**WORK INSTRUCTION**: Nothing in the records may be altered. Repeat them in full.

═══ RECORDED INFORMATION

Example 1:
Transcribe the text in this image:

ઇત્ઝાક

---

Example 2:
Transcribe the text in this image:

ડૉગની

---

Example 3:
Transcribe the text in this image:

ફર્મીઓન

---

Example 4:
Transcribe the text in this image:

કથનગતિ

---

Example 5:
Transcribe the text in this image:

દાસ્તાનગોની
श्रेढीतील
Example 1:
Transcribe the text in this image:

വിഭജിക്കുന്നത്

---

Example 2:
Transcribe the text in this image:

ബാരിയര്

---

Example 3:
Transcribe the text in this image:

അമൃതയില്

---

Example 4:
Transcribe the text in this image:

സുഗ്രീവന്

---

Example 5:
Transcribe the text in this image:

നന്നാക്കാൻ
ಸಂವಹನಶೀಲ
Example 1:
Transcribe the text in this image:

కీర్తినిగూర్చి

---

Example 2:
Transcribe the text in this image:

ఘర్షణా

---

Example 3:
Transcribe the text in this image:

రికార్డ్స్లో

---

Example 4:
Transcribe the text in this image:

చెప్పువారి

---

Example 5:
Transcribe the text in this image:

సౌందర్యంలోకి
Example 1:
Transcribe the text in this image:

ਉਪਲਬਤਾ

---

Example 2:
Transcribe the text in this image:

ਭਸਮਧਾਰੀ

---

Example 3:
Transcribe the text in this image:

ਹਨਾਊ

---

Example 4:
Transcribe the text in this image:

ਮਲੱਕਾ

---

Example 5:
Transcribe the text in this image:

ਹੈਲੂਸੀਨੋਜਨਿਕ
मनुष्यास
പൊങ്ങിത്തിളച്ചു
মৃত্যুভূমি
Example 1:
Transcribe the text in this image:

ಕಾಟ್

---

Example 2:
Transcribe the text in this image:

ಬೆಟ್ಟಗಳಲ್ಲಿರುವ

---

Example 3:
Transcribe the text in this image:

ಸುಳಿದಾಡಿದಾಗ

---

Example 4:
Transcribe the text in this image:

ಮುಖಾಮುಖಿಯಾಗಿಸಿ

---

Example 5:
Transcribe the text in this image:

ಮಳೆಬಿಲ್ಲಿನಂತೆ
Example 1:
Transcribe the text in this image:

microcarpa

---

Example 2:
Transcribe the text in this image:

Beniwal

══════

**ANSWER SECTION**:
Example 1:
Transcribe the text in this image:

ઇત્ઝાક

---

Example 2:
Transcribe the text in this image:

ડૉગની

---

Example 3:
Transcribe the text in this image:

ફર્મીઓન

---

Example 4:
Transcribe the text in this image:

કથનગતિ

---

Example 5:
Transcribe the text in this image:

દાસ્તાનગોની
श्रेढीतील
Example 1:
Transcribe the text in this image:

വിഭജിക്കുന്നത്

---

Example 2:
Transcribe the text in this image:

ബാരിയര്

---

Example 3:
Transcribe the text in this image:

അമൃതയില്

---

Example 4:
Transcribe the text in this image:

സുഗ്രീവന്

---

Example 5:
Transcribe the text in this image:

നന്നാക്കാൻ
ಸಂವಹನಶೀಲ
Example 1:
Transcribe the text in this image:

కీర్తినిగూర్చి

---

Example 2:
Transcribe the text in this image:

ఘర్షణా

---

Example 3:
Transcribe the text in this image:

రికార్డ్స్లో

---

Example 4:
Transcribe the text in this image:

చెప్పువారి

---

Example 5:
Transcribe the text in this image:

సౌందర్యంలోకి
Example 1:
Transcribe the text in this image:

ਉਪਲਬਤਾ

---

Example 2:
Transcribe the text in this image:

ਭਸਮਧਾਰੀ

---

Example 3:
Transcribe the text in this image:

ਹਨਾਊ

---

Example 4:
Transcribe the text in this image:

ਮਲੱਕਾ

---

Example 5:
Transcribe the text in this image:

ਹੈਲੂਸੀਨੋਜਨਿਕ
मनुष्यास
പൊങ്ങിത്തിളച്ചു
মৃত্যুভূমি
Example 1:
Transcribe the text in this image:

ಕಾಟ್

---

Example 2:
Transcribe the text in this image:

ಬೆಟ್ಟಗಳಲ್ಲಿರುವ

---

Example 3:
Transcribe the text in this image:

ಸುಳಿದಾಡಿದಾಗ

---

Example 4:
Transcribe the text in this image:

ಮುಖಾಮುಖಿಯಾಗಿಸಿ

---

Example 5:
Transcribe the text in this image:

ಮಳೆಬಿಲ್ಲಿನಂತೆ
Example 1:
Transcribe the text in this image:

microcarpa

---

Example 2:
Transcribe the text in this image:

Beniwal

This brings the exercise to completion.